“Saya rasa ini kemunduran demokrasi karena kompetisinya dihilangkan. Yang seharusnya masyarakat bisa melihat adu gagasan, menjadi tidak ada. Ibarat kata mau menang secara cepat saja karena tren menunjukkan calon tunggal sering menang,” ujar Khoirunnisa.
Ia juga mengungkapkan bahwa koalisi besar dalam Pilkada bukan hanya sekadar tiket kosong, namun ada potensi transaksi politik yang akan terlihat setelah kepala daerah terpilih.
Sementara itu, pengamat politik dari Universitas Airlangga, Ali Sahab, menilai bahwa fenomena kotak kosong dalam Pilkada dapat membuat perhelatan politik hanya menjadi formalitas bagi masyarakat.
Fenomena ini dinilai akan berujung pada pemerintahan tanpa oposisi yang efektif.

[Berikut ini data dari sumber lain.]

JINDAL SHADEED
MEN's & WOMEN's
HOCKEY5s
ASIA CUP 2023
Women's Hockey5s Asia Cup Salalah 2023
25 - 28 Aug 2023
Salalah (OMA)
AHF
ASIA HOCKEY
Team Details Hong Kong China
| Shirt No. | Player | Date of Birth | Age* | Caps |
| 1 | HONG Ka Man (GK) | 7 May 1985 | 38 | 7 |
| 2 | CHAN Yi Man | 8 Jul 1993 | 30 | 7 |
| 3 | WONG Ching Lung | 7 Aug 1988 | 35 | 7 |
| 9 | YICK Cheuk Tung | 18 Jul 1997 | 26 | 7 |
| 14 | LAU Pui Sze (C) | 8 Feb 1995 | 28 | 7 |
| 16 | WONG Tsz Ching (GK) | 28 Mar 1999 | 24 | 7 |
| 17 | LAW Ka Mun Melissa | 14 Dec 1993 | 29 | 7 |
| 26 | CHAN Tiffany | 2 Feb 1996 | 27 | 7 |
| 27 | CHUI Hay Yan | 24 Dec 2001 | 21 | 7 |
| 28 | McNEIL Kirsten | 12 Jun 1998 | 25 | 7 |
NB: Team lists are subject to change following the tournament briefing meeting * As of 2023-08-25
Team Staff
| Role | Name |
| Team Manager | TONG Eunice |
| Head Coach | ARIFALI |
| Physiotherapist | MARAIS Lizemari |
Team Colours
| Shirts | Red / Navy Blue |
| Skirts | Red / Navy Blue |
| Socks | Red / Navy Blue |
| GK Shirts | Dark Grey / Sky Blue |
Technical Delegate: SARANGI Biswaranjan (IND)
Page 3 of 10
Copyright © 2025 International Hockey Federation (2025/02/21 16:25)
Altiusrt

Ali mengkhawatirkan lembaga legislatif akan dikuasai oleh koalisi kepala daerah terpilih, sehingga fungsi kontrol terhadap pemerintah akan melemah.
“Dengan kondisi seperti itu, harapan terakhir kontrolnya ada di masyarakat. Untungnya di era digital ini, fungsi kontrol masyarakat menjadi lebih mudah,” pungkas Ali.